> **DATA EXTRACTS**:
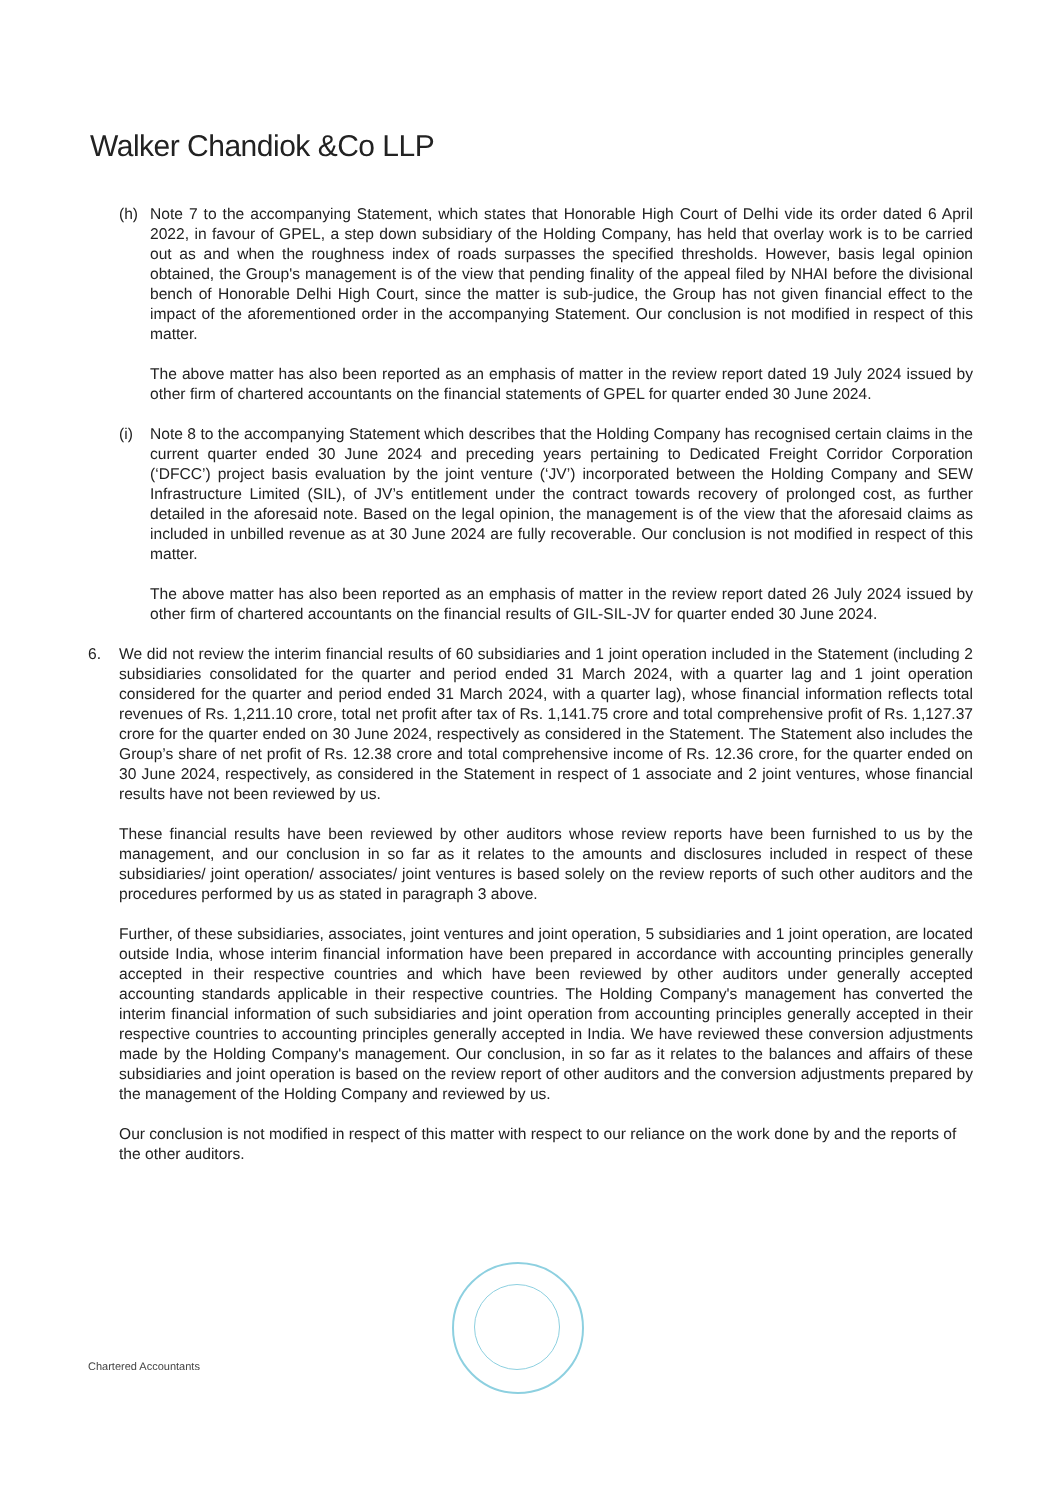Walker Chandiok &Co LLP
(h) Note 7 to the accompanying Statement, which states that Honorable High Court of Delhi vide its order dated 6 April 2022, in favour of GPEL, a step down subsidiary of the Holding Company, has held that overlay work is to be carried out as and when the roughness index of roads surpasses the specified thresholds. However, basis legal opinion obtained, the Group's management is of the view that pending finality of the appeal filed by NHAI before the divisional bench of Honorable Delhi High Court, since the matter is sub-judice, the Group has not given financial effect to the impact of the aforementioned order in the accompanying Statement. Our conclusion is not modified in respect of this matter.
The above matter has also been reported as an emphasis of matter in the review report dated 19 July 2024 issued by other firm of chartered accountants on the financial statements of GPEL for quarter ended 30 June 2024.
(i) Note 8 to the accompanying Statement which describes that the Holding Company has recognised certain claims in the current quarter ended 30 June 2024 and preceding years pertaining to Dedicated Freight Corridor Corporation (‘DFCC’) project basis evaluation by the joint venture (‘JV’) incorporated between the Holding Company and SEW Infrastructure Limited (SIL), of JV’s entitlement under the contract towards recovery of prolonged cost, as further detailed in the aforesaid note. Based on the legal opinion, the management is of the view that the aforesaid claims as included in unbilled revenue as at 30 June 2024 are fully recoverable. Our conclusion is not modified in respect of this matter.
The above matter has also been reported as an emphasis of matter in the review report dated 26 July 2024 issued by other firm of chartered accountants on the financial results of GIL-SIL-JV for quarter ended 30 June 2024.
6. We did not review the interim financial results of 60 subsidiaries and 1 joint operation included in the Statement (including 2 subsidiaries consolidated for the quarter and period ended 31 March 2024, with a quarter lag and 1 joint operation considered for the quarter and period ended 31 March 2024, with a quarter lag), whose financial information reflects total revenues of Rs. 1,211.10 crore, total net profit after tax of Rs. 1,141.75 crore and total comprehensive profit of Rs. 1,127.37 crore for the quarter ended on 30 June 2024, respectively as considered in the Statement. The Statement also includes the Group’s share of net profit of Rs. 12.38 crore and total comprehensive income of Rs. 12.36 crore, for the quarter ended on 30 June 2024, respectively, as considered in the Statement in respect of 1 associate and 2 joint ventures, whose financial results have not been reviewed by us.
These financial results have been reviewed by other auditors whose review reports have been furnished to us by the management, and our conclusion in so far as it relates to the amounts and disclosures included in respect of these subsidiaries/ joint operation/ associates/ joint ventures is based solely on the review reports of such other auditors and the procedures performed by us as stated in paragraph 3 above.
Further, of these subsidiaries, associates, joint ventures and joint operation, 5 subsidiaries and 1 joint operation, are located outside India, whose interim financial information have been prepared in accordance with accounting principles generally accepted in their respective countries and which have been reviewed by other auditors under generally accepted accounting standards applicable in their respective countries. The Holding Company's management has converted the interim financial information of such subsidiaries and joint operation from accounting principles generally accepted in their respective countries to accounting principles generally accepted in India. We have reviewed these conversion adjustments made by the Holding Company's management. Our conclusion, in so far as it relates to the balances and affairs of these subsidiaries and joint operation is based on the review report of other auditors and the conversion adjustments prepared by the management of the Holding Company and reviewed by us.
Our conclusion is not modified in respect of this matter with respect to our reliance on the work done by and the reports of the other auditors.
Chartered Accountants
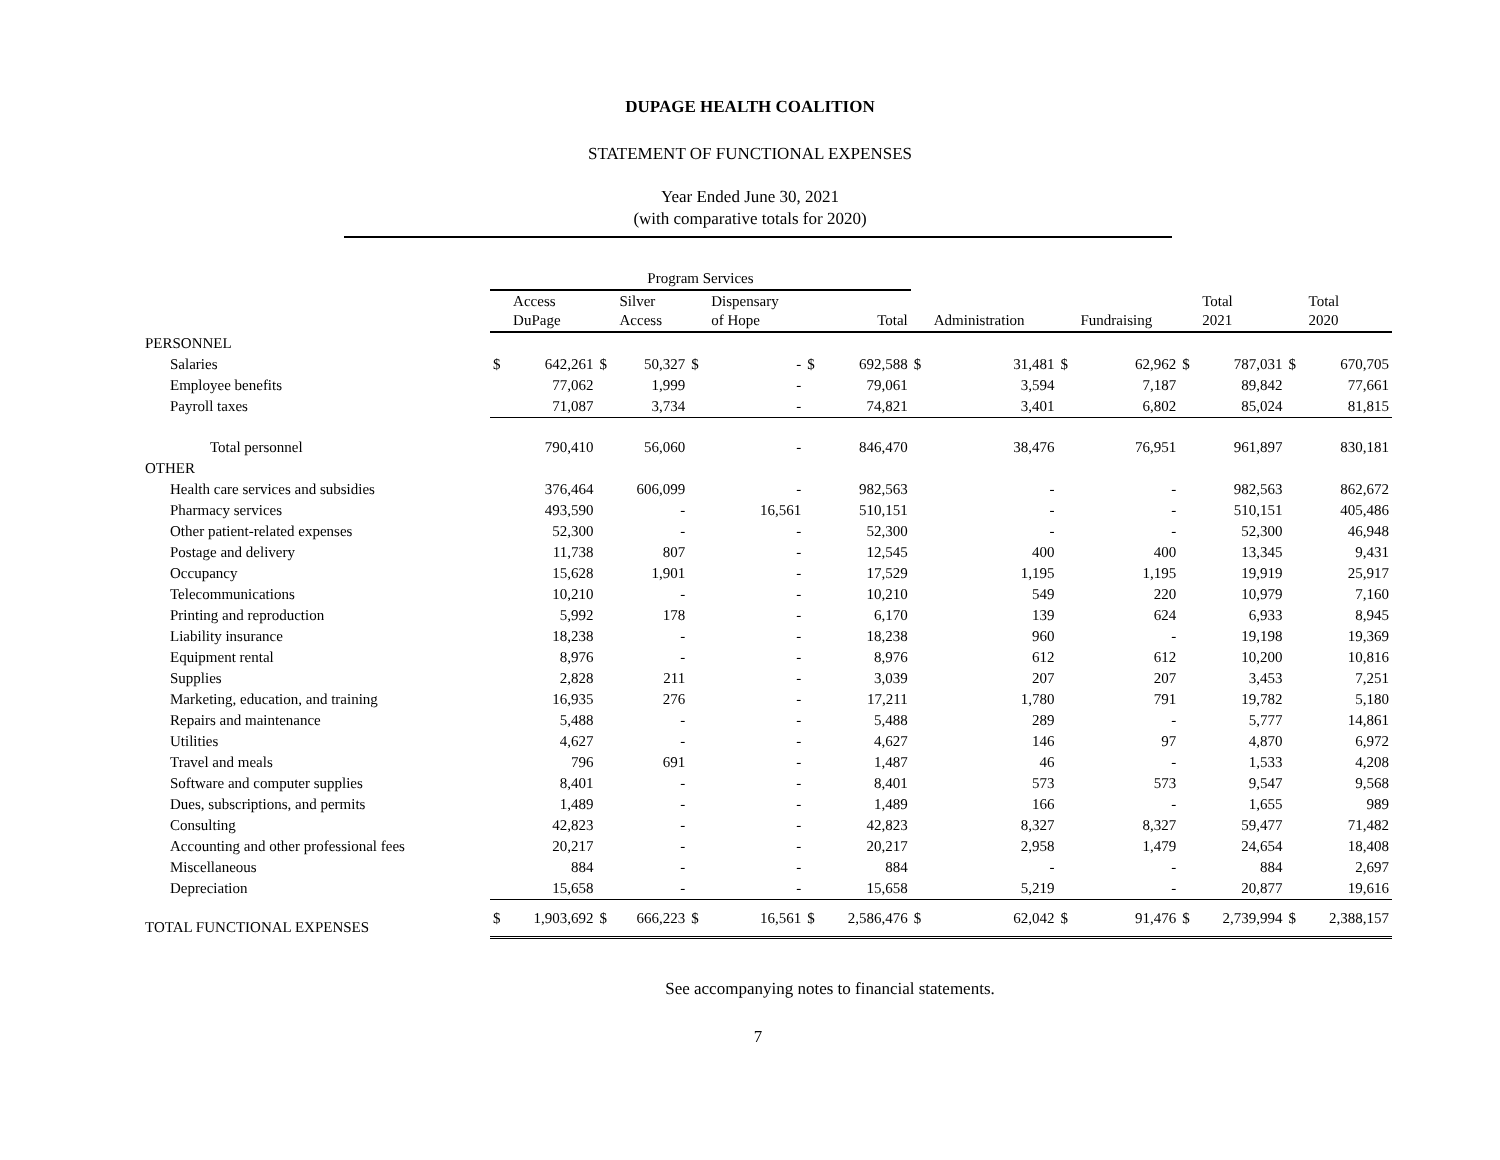DUPAGE HEALTH COALITION
STATEMENT OF FUNCTIONAL EXPENSES
Year Ended June 30, 2021
(with comparative totals for 2020)
| | Program Services | | | | | | | | | | | | | | | |
| --- | --- | --- | --- | --- | --- | --- | --- | --- | --- | --- | --- | --- | --- | --- | --- | --- |
| | | Access DuPage | | Silver Access | | Dispensary of Hope | | Total | | Administration | | Fundraising | | Total 2021 | | Total 2020 |
| PERSONNEL | | | | | | | | | | | | | | | | |
| Salaries | $ | 642,261 | $ | 50,327 | $ | - | $ | 692,588 | $ | 31,481 | $ | 62,962 | $ | 787,031 | $ | 670,705 |
| Employee benefits | | 77,062 | | 1,999 | | - | | 79,061 | | 3,594 | | 7,187 | | 89,842 | | 77,661 |
| Payroll taxes | | 71,087 | | 3,734 | | - | | 74,821 | | 3,401 | | 6,802 | | 85,024 | | 81,815 |
| Total personnel | | 790,410 | | 56,060 | | - | | 846,470 | | 38,476 | | 76,951 | | 961,897 | | 830,181 |
| OTHER | | | | | | | | | | | | | | | | |
| Health care services and subsidies | | 376,464 | | 606,099 | | - | | 982,563 | | - | | - | | 982,563 | | 862,672 |
| Pharmacy services | | 493,590 | | - | | 16,561 | | 510,151 | | - | | - | | 510,151 | | 405,486 |
| Other patient-related expenses | | 52,300 | | - | | - | | 52,300 | | - | | - | | 52,300 | | 46,948 |
| Postage and delivery | | 11,738 | | 807 | | - | | 12,545 | | 400 | | 400 | | 13,345 | | 9,431 |
| Occupancy | | 15,628 | | 1,901 | | - | | 17,529 | | 1,195 | | 1,195 | | 19,919 | | 25,917 |
| Telecommunications | | 10,210 | | - | | - | | 10,210 | | 549 | | 220 | | 10,979 | | 7,160 |
| Printing and reproduction | | 5,992 | | 178 | | - | | 6,170 | | 139 | | 624 | | 6,933 | | 8,945 |
| Liability insurance | | 18,238 | | - | | - | | 18,238 | | 960 | | - | | 19,198 | | 19,369 |
| Equipment rental | | 8,976 | | - | | - | | 8,976 | | 612 | | 612 | | 10,200 | | 10,816 |
| Supplies | | 2,828 | | 211 | | - | | 3,039 | | 207 | | 207 | | 3,453 | | 7,251 |
| Marketing, education, and training | | 16,935 | | 276 | | - | | 17,211 | | 1,780 | | 791 | | 19,782 | | 5,180 |
| Repairs and maintenance | | 5,488 | | - | | - | | 5,488 | | 289 | | - | | 5,777 | | 14,861 |
| Utilities | | 4,627 | | - | | - | | 4,627 | | 146 | | 97 | | 4,870 | | 6,972 |
| Travel and meals | | 796 | | 691 | | - | | 1,487 | | 46 | | - | | 1,533 | | 4,208 |
| Software and computer supplies | | 8,401 | | - | | - | | 8,401 | | 573 | | 573 | | 9,547 | | 9,568 |
| Dues, subscriptions, and permits | | 1,489 | | - | | - | | 1,489 | | 166 | | - | | 1,655 | | 989 |
| Consulting | | 42,823 | | - | | - | | 42,823 | | 8,327 | | 8,327 | | 59,477 | | 71,482 |
| Accounting and other professional fees | | 20,217 | | - | | - | | 20,217 | | 2,958 | | 1,479 | | 24,654 | | 18,408 |
| Miscellaneous | | 884 | | - | | - | | 884 | | - | | - | | 884 | | 2,697 |
| Depreciation | | 15,658 | | - | | - | | 15,658 | | 5,219 | | - | | 20,877 | | 19,616 |
| TOTAL FUNCTIONAL EXPENSES | $ | 1,903,692 | $ | 666,223 | $ | 16,561 | $ | 2,586,476 | $ | 62,042 | $ | 91,476 | $ | 2,739,994 | $ | 2,388,157 |
See accompanying notes to financial statements.
7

> **WORK INSTRUCTION**:
Search the entries above for lines holding the string "reports", then report only how many there are.

> **TASK RESPONSE**:
2